(Outline records)
****************************************
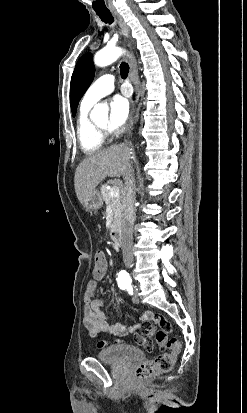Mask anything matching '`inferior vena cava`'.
<instances>
[{
  "mask_svg": "<svg viewBox=\"0 0 247 413\" xmlns=\"http://www.w3.org/2000/svg\"><path fill=\"white\" fill-rule=\"evenodd\" d=\"M126 144V142H123ZM128 146V144H127ZM130 148V146H129ZM124 188L122 190V253L123 261L126 267H130L133 263L132 253V237H133V225L135 221V180H134V168L131 160H129L124 172H123Z\"/></svg>",
  "mask_w": 247,
  "mask_h": 413,
  "instance_id": "obj_1",
  "label": "inferior vena cava"
}]
</instances>
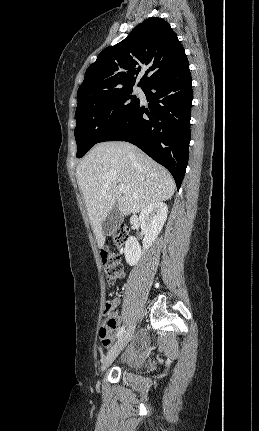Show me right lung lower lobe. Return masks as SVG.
Segmentation results:
<instances>
[{"label":"right lung lower lobe","mask_w":259,"mask_h":431,"mask_svg":"<svg viewBox=\"0 0 259 431\" xmlns=\"http://www.w3.org/2000/svg\"><path fill=\"white\" fill-rule=\"evenodd\" d=\"M191 82L189 64L155 81L143 89L150 111L138 104L100 142L138 146L171 172L179 189L189 156Z\"/></svg>","instance_id":"98d812e1"}]
</instances>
****************************************
__DIRECTIVE__: Reproduce the full listing above word for word, leaving out the pictures.

__SOLUTION TO THIS PROBLEM__:
Mask anything matching '`inferior vena cava`'.
<instances>
[{
  "mask_svg": "<svg viewBox=\"0 0 247 413\" xmlns=\"http://www.w3.org/2000/svg\"><path fill=\"white\" fill-rule=\"evenodd\" d=\"M126 144V142H123ZM128 146V144H127ZM130 148V146H129ZM124 188L122 190V253L123 261L126 267H130L133 263L132 253V237H133V225L135 221V180H134V168L131 160H129L124 172H123Z\"/></svg>",
  "mask_w": 247,
  "mask_h": 413,
  "instance_id": "obj_1",
  "label": "inferior vena cava"
}]
</instances>
Show me right lung lower lobe. Return masks as SVG.
Segmentation results:
<instances>
[{"label":"right lung lower lobe","mask_w":259,"mask_h":431,"mask_svg":"<svg viewBox=\"0 0 259 431\" xmlns=\"http://www.w3.org/2000/svg\"><path fill=\"white\" fill-rule=\"evenodd\" d=\"M191 82L189 64L155 81L143 89L150 111L138 104L100 142L138 146L171 172L179 189L189 156Z\"/></svg>","instance_id":"98d812e1"}]
</instances>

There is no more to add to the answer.